What to do => Copy each of the entries below faithfully, setting aside any pictures.

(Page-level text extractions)

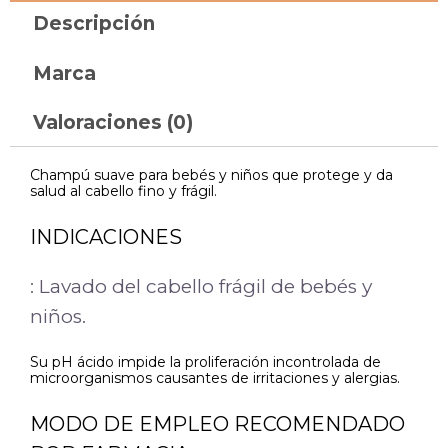
Descripción
Marca
Valoraciones (0)
Champú suave para bebés y niños que protege y da
salud al cabello fino y frágil.
INDICACIONES
: Lavado del cabello frágil de bebés y
niños.
Su pH ácido impide la proliferación incontrolada de
microorganismos causantes de irritaciones y alergias.
MODO DE EMPLEO RECOMENDADO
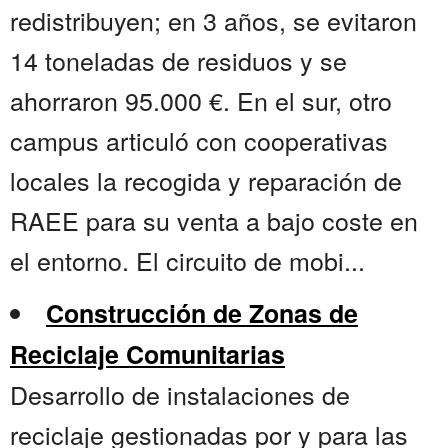
redistribuyen; en 3 años, se evitaron
14 toneladas de residuos y se
ahorraron 95.000 €. En el sur, otro
campus articuló con cooperativas
locales la recogida y reparación de
RAEE para su venta a bajo coste en
el entorno. El circuito de mobi...
Construcción de Zonas de
Reciclaje Comunitarias
Desarrollo de instalaciones de
reciclaje gestionadas por y para las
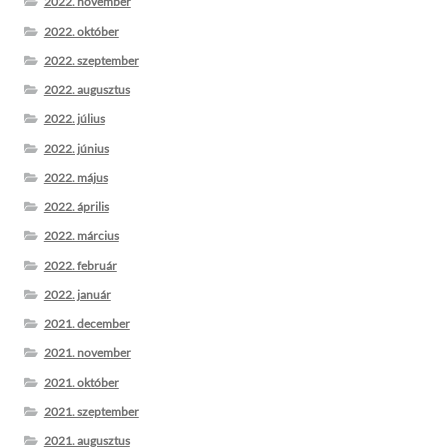
2022. november
2022. október
2022. szeptember
2022. augusztus
2022. július
2022. június
2022. május
2022. április
2022. március
2022. február
2022. január
2021. december
2021. november
2021. október
2021. szeptember
2021. augusztus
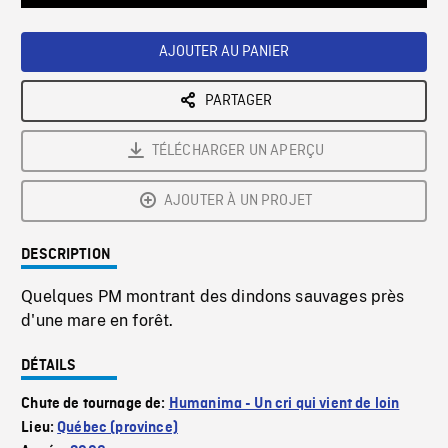
Loaded
:
Playback
0%
Rate
AJOUTER AU PANIER
PARTAGER
TÉLÉCHARGER UN APERÇU
AJOUTER À UN PROJET
DESCRIPTION
Quelques PM montrant des dindons sauvages près
d'une mare en forêt.
DÉTAILS
Chute de tournage de:
Humanima - Un cri qui vient de loin
Lieu:
Québec (province)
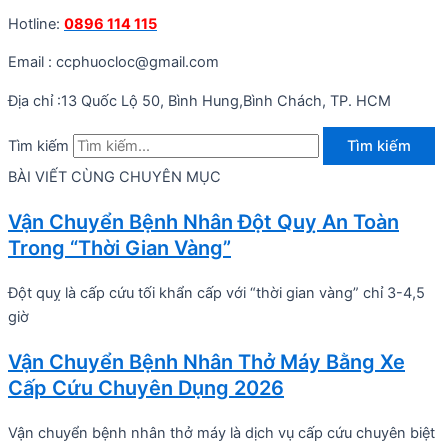
Hotline:
0896 114 115
Email : ccphuocloc@gmail.com
Địa chỉ :13 Quốc Lộ 50, Bình Hung,Bình Chách, TP. HCM
Tìm kiếm
Tìm kiếm
BÀI VIẾT CÙNG CHUYÊN MỤC
Vận Chuyển Bệnh Nhân Đột Quỵ An Toàn
Trong “Thời Gian Vàng”
Đột quỵ là cấp cứu tối khẩn cấp với “thời gian vàng” chỉ 3-4,5
giờ
Vận Chuyển Bệnh Nhân Thở Máy Bằng Xe
Cấp Cứu Chuyên Dụng 2026
Vận chuyển bệnh nhân thở máy là dịch vụ cấp cứu chuyên biệt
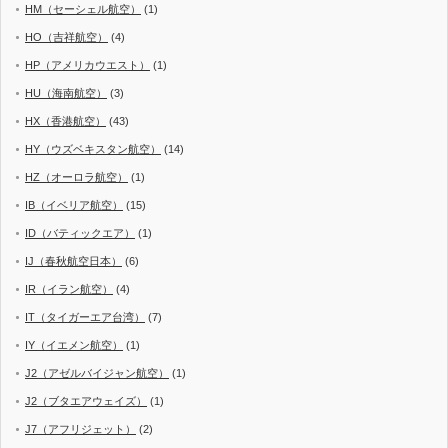
HM（セーシェル航空）
(1)
HO（吉祥航空）
(4)
HP（アメリカウエスト）
(1)
HU（海南航空）
(3)
HX（香港航空）
(43)
HY（ウズベキスタン航空）
(14)
HZ（オーロラ航空）
(1)
IB（イベリア航空）
(15)
ID（バティックエア）
(1)
IJ（春秋航空日本）
(6)
IR（イラン航空）
(4)
IT（タイガーエア台湾）
(7)
IY（イエメン航空）
(1)
J2（アゼルバイジャン航空）
(1)
J2（ブタエアウェイズ）
(1)
J7（アフリジェット）
(2)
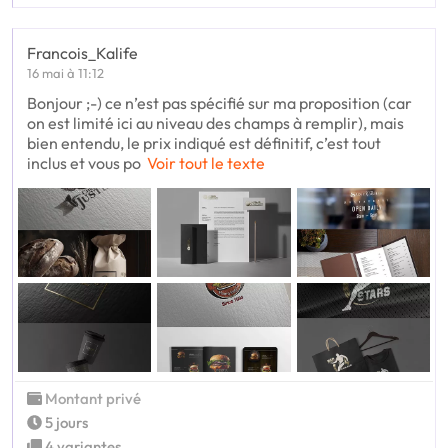
Francois_Kalife
16 mai à 11:12
Bonjour ;-) ce n’est pas spécifié sur ma proposition (car
on est limité ici au niveau des champs à remplir), mais
bien entendu, le prix indiqué est définitif, c’est tout
inclus et vous po
Voir tout le texte
Montant privé
5 jours
4 variantes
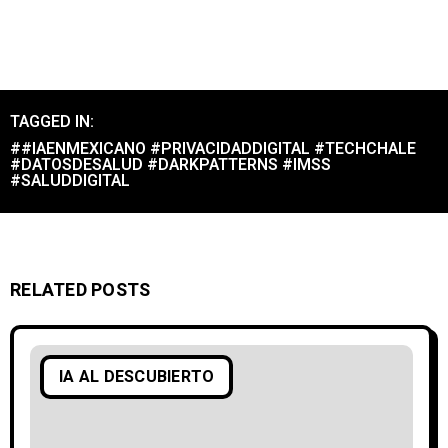
TAGGED IN:
##IAENMEXICANO #PRIVACIDADDIGITAL #TECHCHALE
#DATOSDESALUD #DARKPATTERNS #IMSS
#SALUDDIGITAL
RELATED POSTS
IA AL DESCUBIERTO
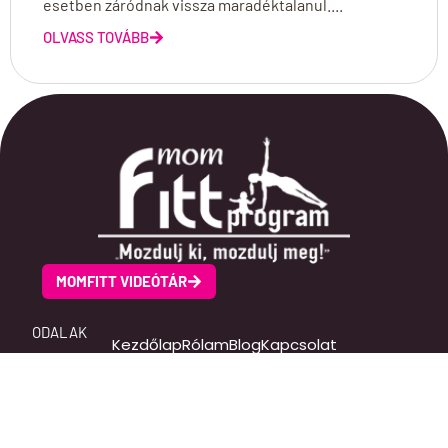
esetben záródnak vissza maradéktalanul....
OLVASS TOVÁBB
MOMFITT VIDEÓTÁR
ODALAK
Kezdőlap
Rólam
Blog
Kapcsolat
SOCIAL MEDIA
Facebook
Instagram
Youtube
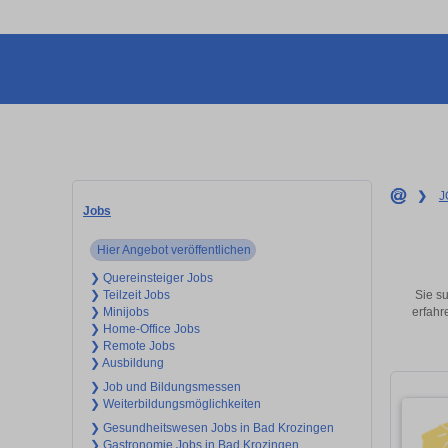
❯
J
Jobs
Hier Angebot veröffentlichen
❯ Quereinsteiger Jobs
Sie su
❯ Teilzeit Jobs
erfahr
❯ Minijobs
❯ Home-Office Jobs
❯ Remote Jobs
❯ Ausbildung
❯ Job und Bildungsmessen
❯ Weiterbildungsmöglichkeiten
❯ Gesundheitswesen Jobs in Bad Krozingen
❯ Gastronomie Jobs in Bad Krozingen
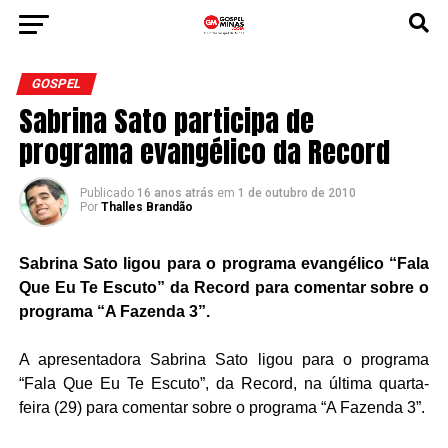
GOSPEL
Sabrina Sato participa de
programa evangélico da Record
Publicado
16 anos atrás
em
1 de outubro de 2010
Por
Thalles Brandão
Sabrina Sato ligou para o programa evangélico “Fala
Que Eu Te Escuto” da Record para comentar sobre o
programa “A Fazenda 3”.
A apresentadora Sabrina Sato ligou para o programa
“Fala Que Eu Te Escuto”, da Record, na última quarta-
feira (29) para comentar sobre o programa “A Fazenda 3”.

Response box =>
Descripción
Marca
Valoraciones (0)
Champú suave para bebés y niños que protege y da
salud al cabello fino y frágil.
INDICACIONES
: Lavado del cabello frágil de bebés y
niños.
Su pH ácido impide la proliferación incontrolada de
microorganismos causantes de irritaciones y alergias.
MODO DE EMPLEO RECOMENDADO
redistribuyen; en 3 años, se evitaron
14 toneladas de residuos y se
ahorraron 95.000 €. En el sur, otro
campus articuló con cooperativas
locales la recogida y reparación de
RAEE para su venta a bajo coste en
el entorno. El circuito de mobi...
Construcción de Zonas de
Reciclaje Comunitarias
Desarrollo de instalaciones de
reciclaje gestionadas por y para las
2022. november
2022. október
2022. szeptember
2022. augusztus
2022. július
2022. június
2022. május
2022. április
2022. március
2022. február
2022. január
2021. december
2021. november
2021. október
2021. szeptember
2021. augusztus
Loaded
:
Playback
0%
Rate
AJOUTER AU PANIER
PARTAGER
TÉLÉCHARGER UN APERÇU
AJOUTER À UN PROJET
DESCRIPTION
Quelques PM montrant des dindons sauvages près
d'une mare en forêt.
DÉTAILS
Chute de tournage de:
Humanima - Un cri qui vient de loin
Lieu:
Québec (province)
Hotline:
0896 114 115
Email : ccphuocloc@gmail.com
Địa chỉ :13 Quốc Lộ 50, Bình Hung,Bình Chách, TP. HCM
Tìm kiếm
Tìm kiếm
BÀI VIẾT CÙNG CHUYÊN MỤC
Vận Chuyển Bệnh Nhân Đột Quỵ An Toàn
Trong “Thời Gian Vàng”
Đột quỵ là cấp cứu tối khẩn cấp với “thời gian vàng” chỉ 3-4,5
giờ
Vận Chuyển Bệnh Nhân Thở Máy Bằng Xe
Cấp Cứu Chuyên Dụng 2026
Vận chuyển bệnh nhân thở máy là dịch vụ cấp cứu chuyên biệt
HM（セーシェル航空）
(1)
HO（吉祥航空）
(4)
HP（アメリカウエスト）
(1)
HU（海南航空）
(3)
HX（香港航空）
(43)
HY（ウズベキスタン航空）
(14)
HZ（オーロラ航空）
(1)
IB（イベリア航空）
(15)
ID（バティックエア）
(1)
IJ（春秋航空日本）
(6)
IR（イラン航空）
(4)
IT（タイガーエア台湾）
(7)
IY（イエメン航空）
(1)
J2（アゼルバイジャン航空）
(1)
J2（ブタエアウェイズ）
(1)
J7（アフリジェット）
(2)
Francois_Kalife
16 mai à 11:12
Bonjour ;-) ce n’est pas spécifié sur ma proposition (car
on est limité ici au niveau des champs à remplir), mais
bien entendu, le prix indiqué est définitif, c’est tout
inclus et vous po
Voir tout le texte
Montant privé
5 jours
4 variantes
TAGGED IN:
##IAENMEXICANO #PRIVACIDADDIGITAL #TECHCHALE
#DATOSDESALUD #DARKPATTERNS #IMSS
#SALUDDIGITAL
RELATED POSTS
IA AL DESCUBIERTO
esetben záródnak vissza maradéktalanul....
OLVASS TOVÁBB
MOMFITT VIDEÓTÁR
ODALAK
Kezdőlap
Rólam
Blog
Kapcsolat
SOCIAL MEDIA
Facebook
Instagram
Youtube
❯
J
Jobs
Hier Angebot veröffentlichen
❯ Quereinsteiger Jobs
Sie su
❯ Teilzeit Jobs
erfahr
❯ Minijobs
❯ Home-Office Jobs
❯ Remote Jobs
❯ Ausbildung
❯ Job und Bildungsmessen
❯ Weiterbildungsmöglichkeiten
❯ Gesundheitswesen Jobs in Bad Krozingen
❯ Gastronomie Jobs in Bad Krozingen
GOSPEL
Sabrina Sato participa de
programa evangélico da Record
Publicado
16 anos atrás
em
1 de outubro de 2010
Por
Thalles Brandão
Sabrina Sato ligou para o programa evangélico “Fala
Que Eu Te Escuto” da Record para comentar sobre o
programa “A Fazenda 3”.
A apresentadora Sabrina Sato ligou para o programa
“Fala Que Eu Te Escuto”, da Record, na última quarta-
feira (29) para comentar sobre o programa “A Fazenda 3”.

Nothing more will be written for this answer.